The data:
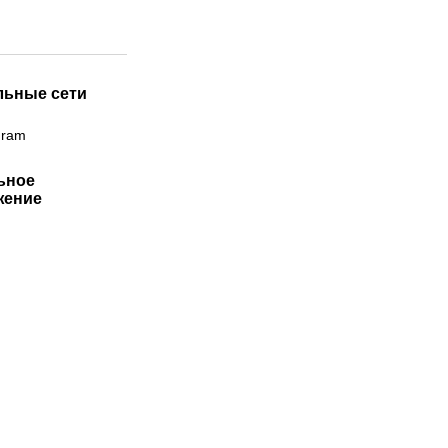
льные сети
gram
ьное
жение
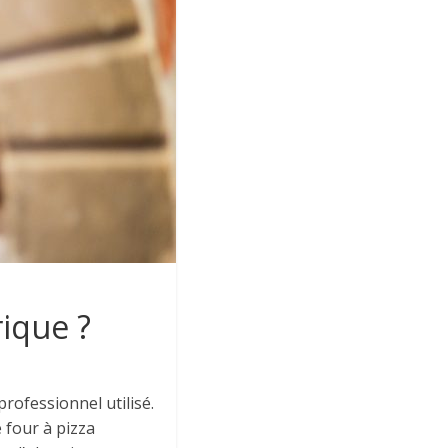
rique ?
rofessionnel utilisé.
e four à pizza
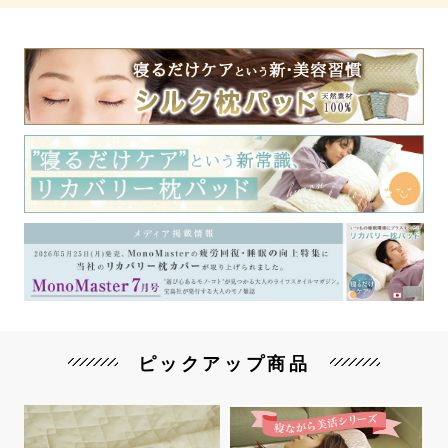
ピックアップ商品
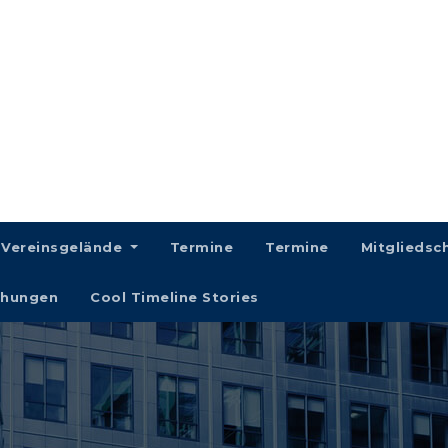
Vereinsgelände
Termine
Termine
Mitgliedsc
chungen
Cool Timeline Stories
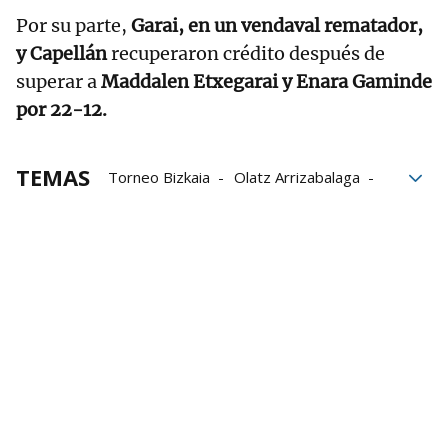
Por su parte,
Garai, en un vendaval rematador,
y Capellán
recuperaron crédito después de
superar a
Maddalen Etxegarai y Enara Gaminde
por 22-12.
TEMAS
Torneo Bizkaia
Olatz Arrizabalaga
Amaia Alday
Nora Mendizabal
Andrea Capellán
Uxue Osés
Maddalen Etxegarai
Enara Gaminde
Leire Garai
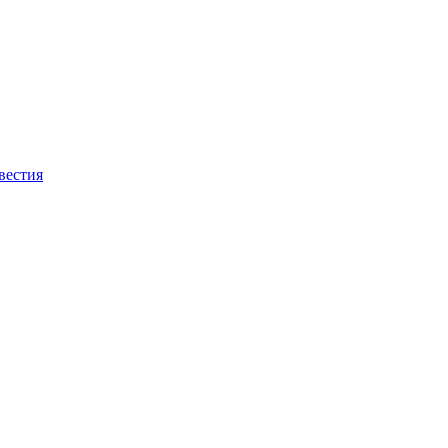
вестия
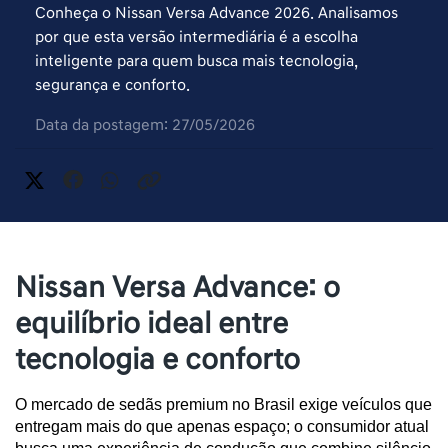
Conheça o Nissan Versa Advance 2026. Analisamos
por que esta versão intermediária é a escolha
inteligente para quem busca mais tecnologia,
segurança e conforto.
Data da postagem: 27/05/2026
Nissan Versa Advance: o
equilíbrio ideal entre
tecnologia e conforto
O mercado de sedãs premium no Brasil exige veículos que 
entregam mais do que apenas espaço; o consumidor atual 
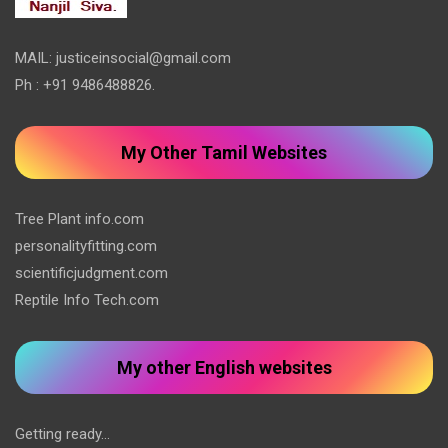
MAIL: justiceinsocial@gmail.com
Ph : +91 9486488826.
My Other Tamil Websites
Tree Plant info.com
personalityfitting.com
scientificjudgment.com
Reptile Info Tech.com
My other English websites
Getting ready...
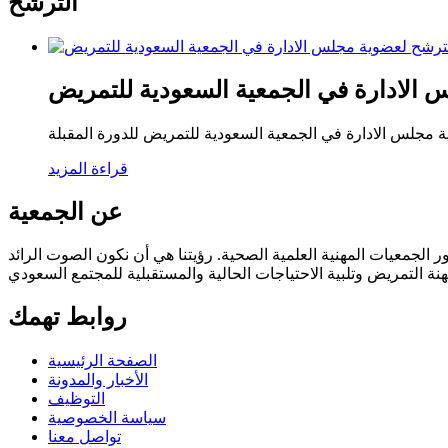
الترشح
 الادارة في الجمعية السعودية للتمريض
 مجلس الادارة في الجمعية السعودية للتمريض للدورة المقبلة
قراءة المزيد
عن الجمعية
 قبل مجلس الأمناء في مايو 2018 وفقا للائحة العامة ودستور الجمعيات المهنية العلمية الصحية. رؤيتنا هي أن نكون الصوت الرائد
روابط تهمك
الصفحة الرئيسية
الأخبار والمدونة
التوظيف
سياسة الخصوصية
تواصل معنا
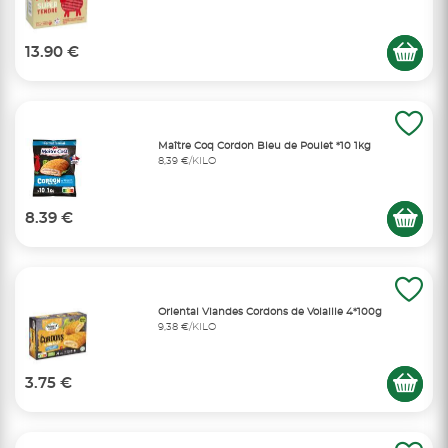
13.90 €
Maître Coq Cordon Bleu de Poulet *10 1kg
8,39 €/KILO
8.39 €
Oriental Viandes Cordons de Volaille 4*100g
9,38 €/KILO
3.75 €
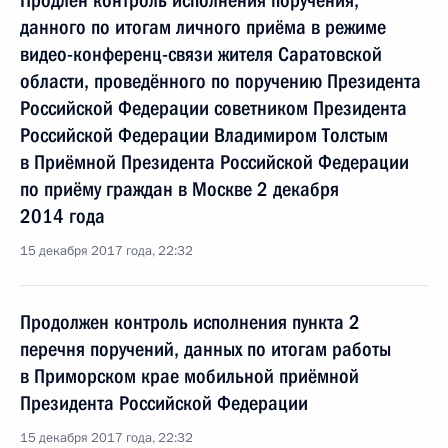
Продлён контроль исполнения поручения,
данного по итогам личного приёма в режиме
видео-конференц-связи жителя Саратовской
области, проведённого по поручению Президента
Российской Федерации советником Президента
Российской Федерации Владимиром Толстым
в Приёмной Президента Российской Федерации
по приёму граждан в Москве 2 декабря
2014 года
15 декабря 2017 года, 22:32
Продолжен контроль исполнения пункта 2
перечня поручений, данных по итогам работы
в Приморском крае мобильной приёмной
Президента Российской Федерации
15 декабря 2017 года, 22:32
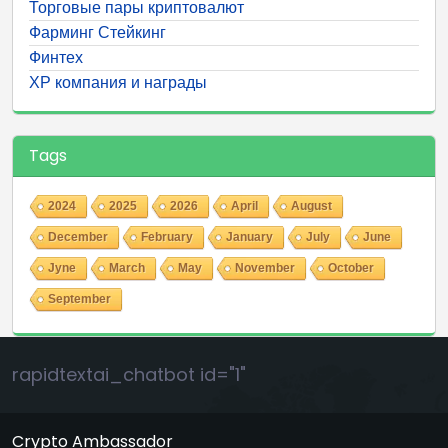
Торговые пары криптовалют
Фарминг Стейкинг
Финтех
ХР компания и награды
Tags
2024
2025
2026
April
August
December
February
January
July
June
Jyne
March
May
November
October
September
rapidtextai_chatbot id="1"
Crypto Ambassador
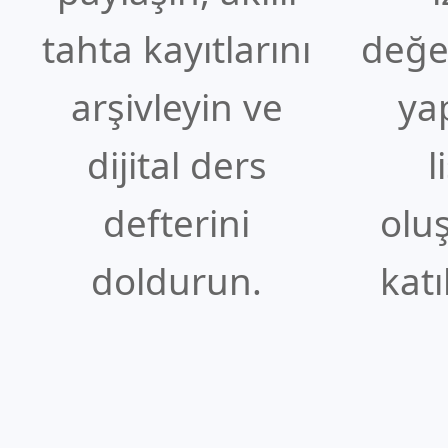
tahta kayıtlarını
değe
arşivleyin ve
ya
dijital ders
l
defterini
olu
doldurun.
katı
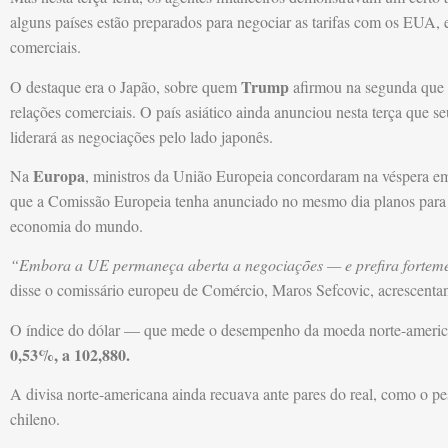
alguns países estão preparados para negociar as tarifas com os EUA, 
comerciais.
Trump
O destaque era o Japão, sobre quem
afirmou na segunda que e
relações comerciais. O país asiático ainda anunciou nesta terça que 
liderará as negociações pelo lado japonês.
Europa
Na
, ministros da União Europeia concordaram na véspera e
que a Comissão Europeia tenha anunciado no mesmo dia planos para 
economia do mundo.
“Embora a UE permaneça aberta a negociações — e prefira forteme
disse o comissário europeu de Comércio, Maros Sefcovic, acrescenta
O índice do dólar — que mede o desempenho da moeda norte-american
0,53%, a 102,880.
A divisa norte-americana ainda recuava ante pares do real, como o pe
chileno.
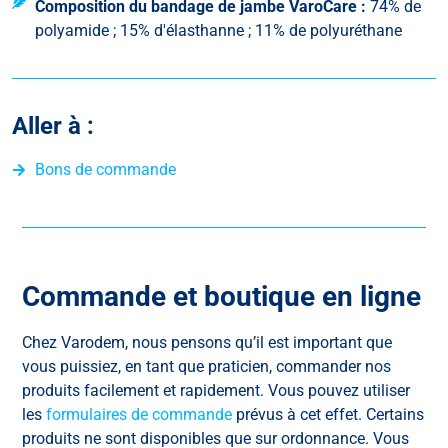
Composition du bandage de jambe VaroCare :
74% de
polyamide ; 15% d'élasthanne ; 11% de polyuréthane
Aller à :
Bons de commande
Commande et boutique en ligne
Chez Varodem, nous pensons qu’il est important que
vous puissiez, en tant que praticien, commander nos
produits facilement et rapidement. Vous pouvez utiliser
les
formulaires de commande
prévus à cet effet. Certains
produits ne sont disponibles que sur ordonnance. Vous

What you should do: Return all of the material exactly, without pictures.

Response to this exercise:
льные сети
gram
ьное
жение
rique ?
rofessionnel utilisé.
e four à pizza
ピックアップ商品
Vereinsgelände
Termine
Termine
Mitgliedsc
chungen
Cool Timeline Stories
Por su parte,
Garai, en un vendaval rematador,
y Capellán
recuperaron crédito después de
superar a
Maddalen Etxegarai y Enara Gaminde
por 22-12.
TEMAS
Torneo Bizkaia
Olatz Arrizabalaga
Amaia Alday
Nora Mendizabal
Andrea Capellán
Uxue Osés
Maddalen Etxegarai
Enara Gaminde
Leire Garai
вестия
Conheça o Nissan Versa Advance 2026. Analisamos
por que esta versão intermediária é a escolha
inteligente para quem busca mais tecnologia,
segurança e conforto.
Data da postagem: 27/05/2026
Nissan Versa Advance: o
equilíbrio ideal entre
tecnologia e conforto
O mercado de sedãs premium no Brasil exige veículos que 
entregam mais do que apenas espaço; o consumidor atual 
MAIL: justiceinsocial@gmail.com
Ph : +91 9486488826.
My Other Tamil Websites
Tree Plant info.com
personalityfitting.com
scientificjudgment.com
Reptile Info Tech.com
My other English websites
Getting ready...
الترشح
 الادارة في الجمعية السعودية للتمريض
 مجلس الادارة في الجمعية السعودية للتمريض للدورة المقبلة
قراءة المزيد
عن الجمعية
 قبل مجلس الأمناء في مايو 2018 وفقا للائحة العامة ودستور الجمعيات المهنية العلمية الصحية. رؤيتنا هي أن نكون الصوت الرائد
روابط تهمك
الصفحة الرئيسية
الأخبار والمدونة
التوظيف
سياسة الخصوصية
تواصل معنا
13.90 €
Maître Coq Cordon Bleu de Poulet *10 1kg
8,39 €/KILO
8.39 €
Oriental Viandes Cordons de Volaille 4*100g
9,38 €/KILO
3.75 €
Продлён контроль исполнения поручения,
данного по итогам личного приёма в режиме
видео-конференц-связи жителя Саратовской
области, проведённого по поручению Президента
Российской Федерации советником Президента
Российской Федерации Владимиром Толстым
в Приёмной Президента Российской Федерации
по приёму граждан в Москве 2 декабря
2014 года
15 декабря 2017 года, 22:32
Продолжен контроль исполнения пункта 2
перечня поручений, данных по итогам работы
в Приморском крае мобильной приёмной
Президента Российской Федерации
15 декабря 2017 года, 22:32
Торговые пары криптовалют
Фарминг Стейкинг
Финтех
ХР компания и награды
Tags
2024
2025
2026
April
August
December
February
January
July
June
Jyne
March
May
November
October
September
rapidtextai_chatbot id="1"
Crypto Ambassador
tahta kayıtlarını
değe
arşivleyin ve
ya
dijital ders
l
defterini
olu
doldurun.
katı
alguns países estão preparados para negociar as tarifas com os EUA, 
comerciais.
Trump
O destaque era o Japão, sobre quem
afirmou na segunda que e
relações comerciais. O país asiático ainda anunciou nesta terça que 
liderará as negociações pelo lado japonês.
Europa
Na
, ministros da União Europeia concordaram na véspera e
que a Comissão Europeia tenha anunciado no mesmo dia planos para 
economia do mundo.
“Embora a UE permaneça aberta a negociações — e prefira forteme
disse o comissário europeu de Comércio, Maros Sefcovic, acrescenta
O índice do dólar — que mede o desempenho da moeda norte-american
0,53%, a 102,880.
A divisa norte-americana ainda recuava ante pares do real, como o pe
chileno.
Composition du bandage de jambe VaroCare :
74% de
polyamide ; 15% d'élasthanne ; 11% de polyuréthane
Aller à :
Bons de commande
Commande et boutique en ligne
Chez Varodem, nous pensons qu’il est important que
vous puissiez, en tant que praticien, commander nos
produits facilement et rapidement. Vous pouvez utiliser
les
formulaires de commande
prévus à cet effet. Certains
produits ne sont disponibles que sur ordonnance. Vous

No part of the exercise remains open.